Posted by Brad Schelden, July 23, 2007 10:47pm | Post a Comment
I had almost forgotten about Unkle. It seems so long ago that "Psyence Fiction" came out. I guess 1998 was almost 10 years ago. If you remember correctly, this album was huge. These were the years when Electronica was breaking through to the mainstream. This was one of the albums that really put the genre on the map and made people start noticing electronica acts as artists. One of the reasons they got so popular is because they combined all these different genres into one album. With the help of DJ Shadow they incorporated sounds of hip hop with dance. Trip Hop had already been created and this had been done before. But Unkle also brought in major popular rock vocalists such as Thom Yorke from Radiohead and RIchard Ashcroft from The Verve. Like many new fans, this is what first made me check out the album. I was obsessed with Radiohead and The Verve. So I was obviously going to check out anything that they were attached to. I did not pay much attention to their second album out in 2003. But I am again finding myself listening to Unkle.

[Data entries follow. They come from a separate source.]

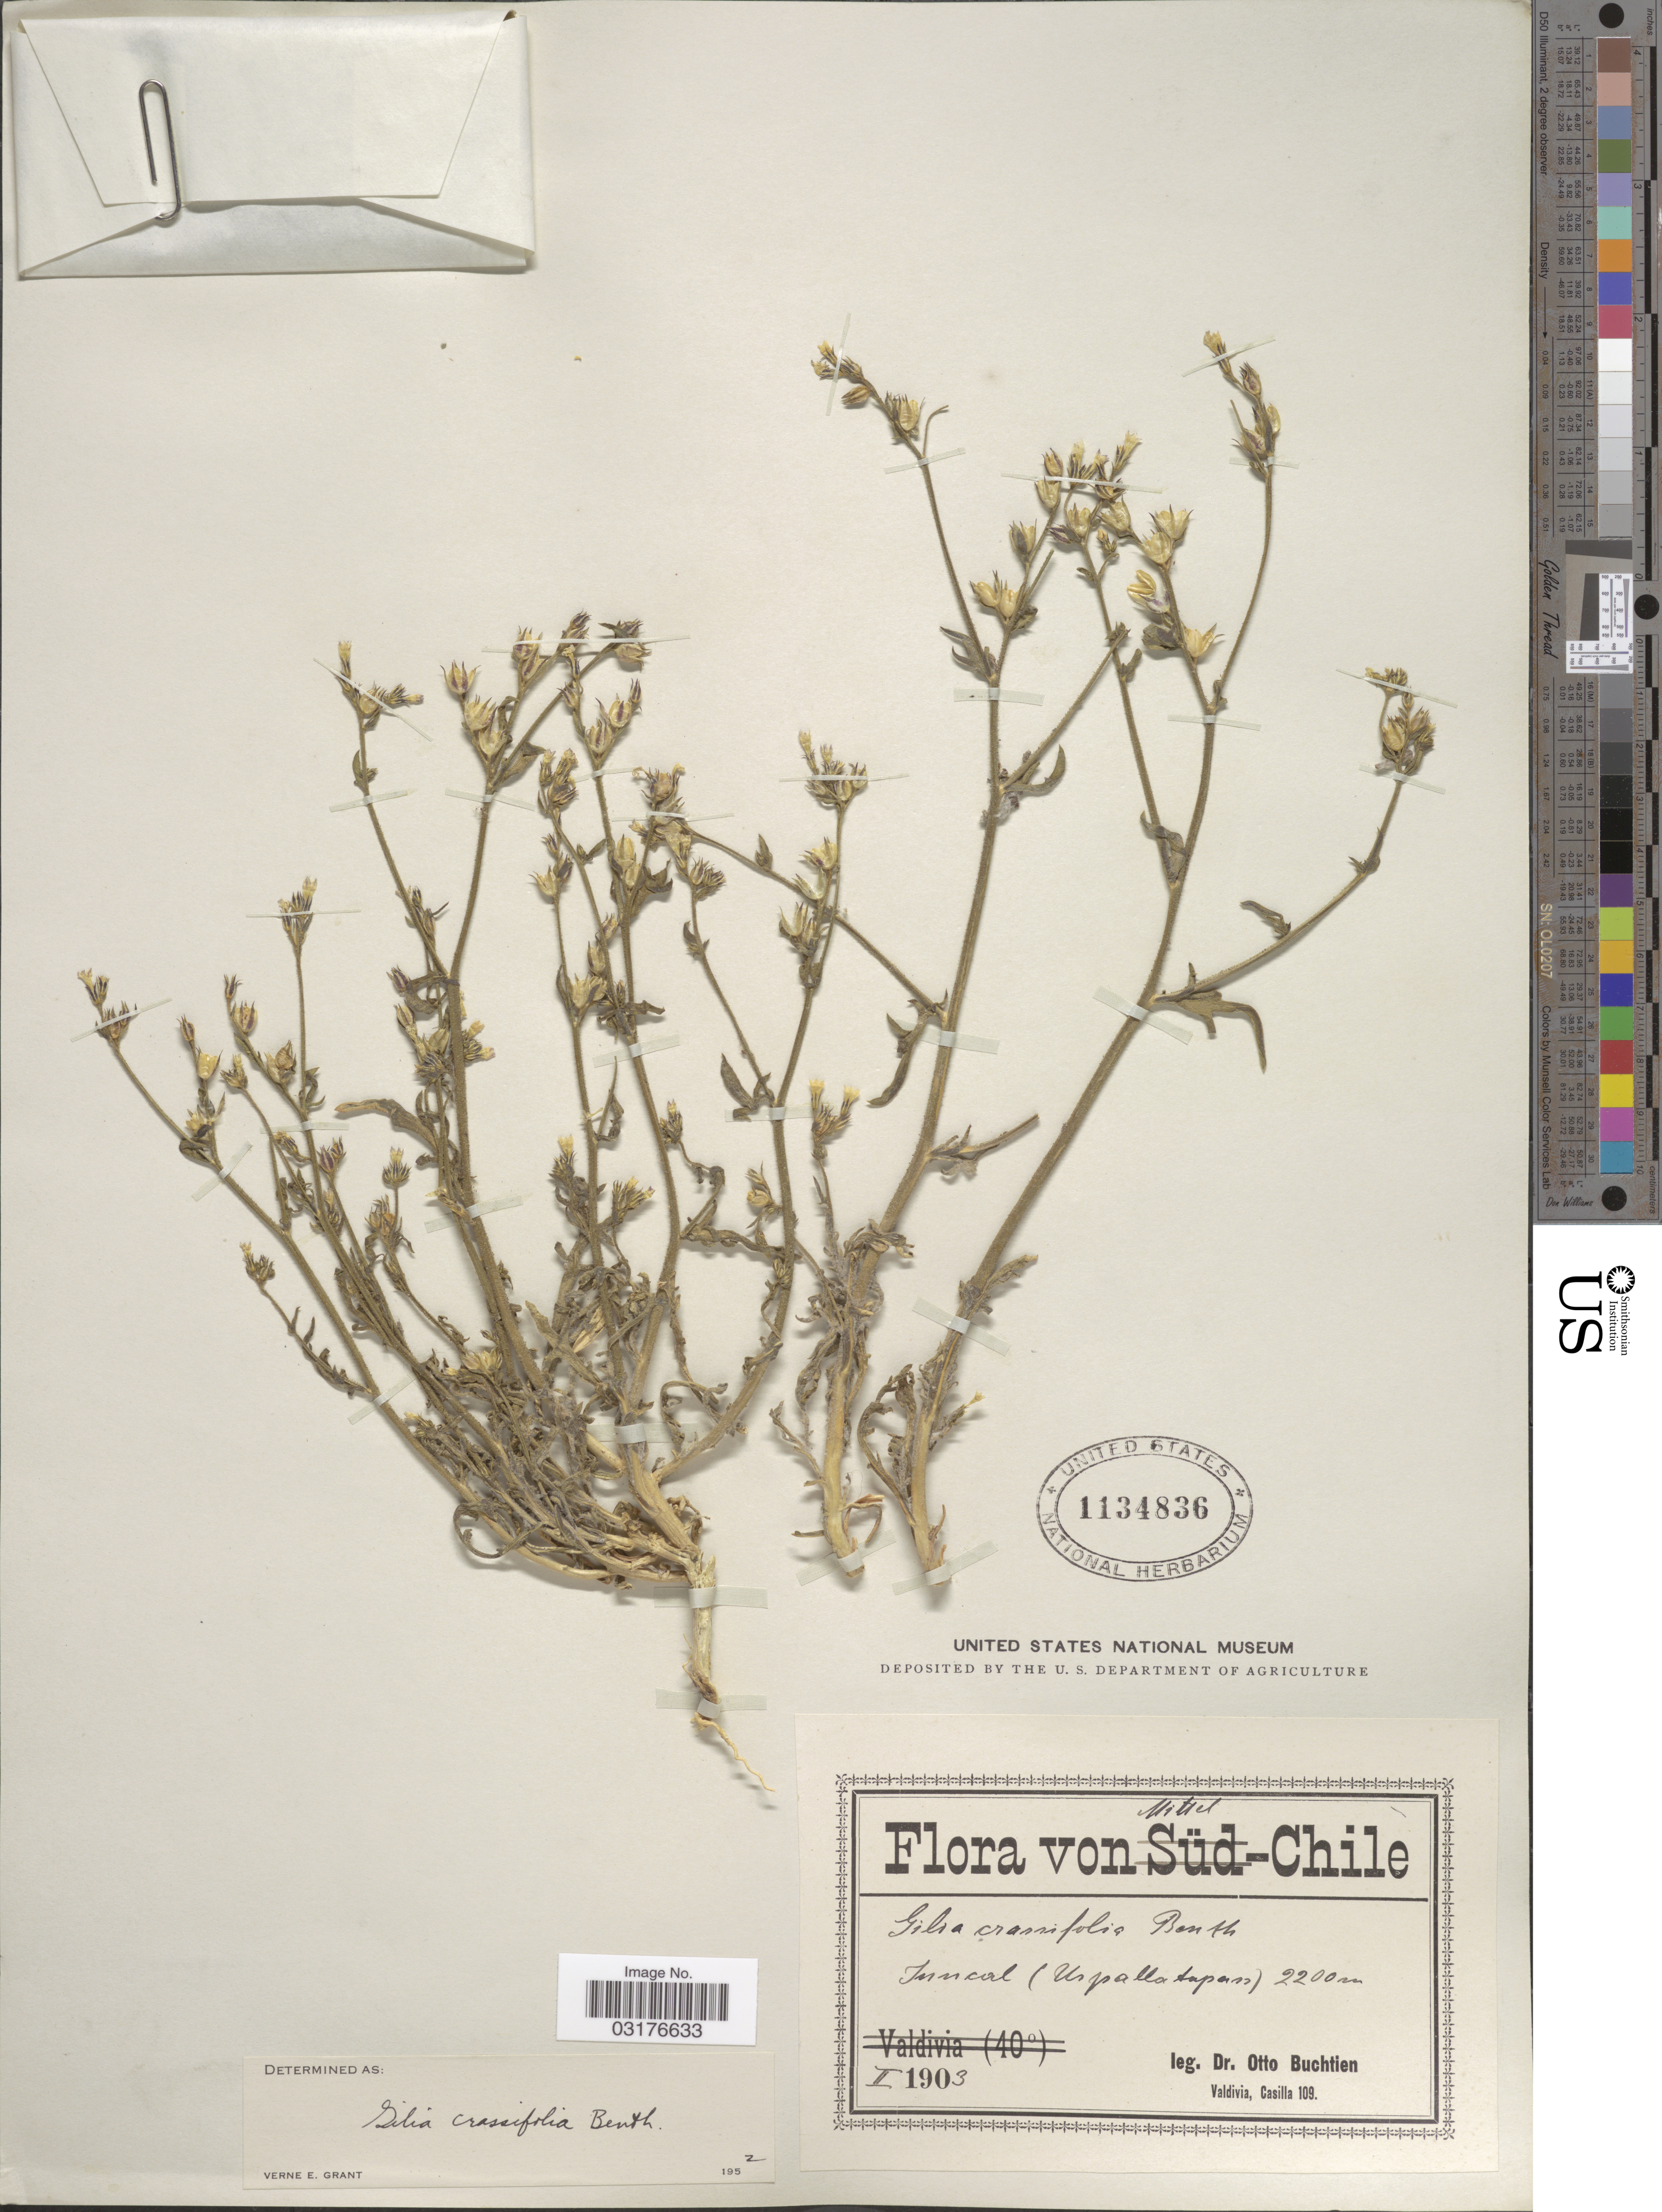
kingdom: Plantae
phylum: Tracheophyta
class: Magnoliopsida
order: Ericales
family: Polemoniaceae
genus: Gilia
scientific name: Gilia crassifolia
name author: Benth.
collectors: O. Buchtien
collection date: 1903-02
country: Chile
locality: Mittel-Chile. Juncal (Uspallatapass).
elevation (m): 2200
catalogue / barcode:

The new album is "War Stories." There is also a larger special version that comes in vacuum sealed plastic. I think they made it with one of those vacuum sealers that they advertise on infomercials. This time, we have vocals by Josh Homme of Queens of the Stone Age, Autolux, Gavin Clark, 3D of Massive Attack, the Duke Spirit, and Ian Astbury of The Cult. Ian Astbury is actually on two tracks. "Burn My Shadow" and "When Things Explode." So far they seem to be my two favorite tracks. Maybe this is because I have been a big Cult fan for a very long time. I sort of keep it a bit of a secret. But I really do love myself some Southern Death Cult, Death Cult, and Cult. His vocals, especially here, sound a lot like Jim Morrison. He has one of those voices that is very recognizable. I could not really imagine these songs working until I actually heard them. It ends up working beautifully. His voice fits in nicely with the orchestrated electronics on the album.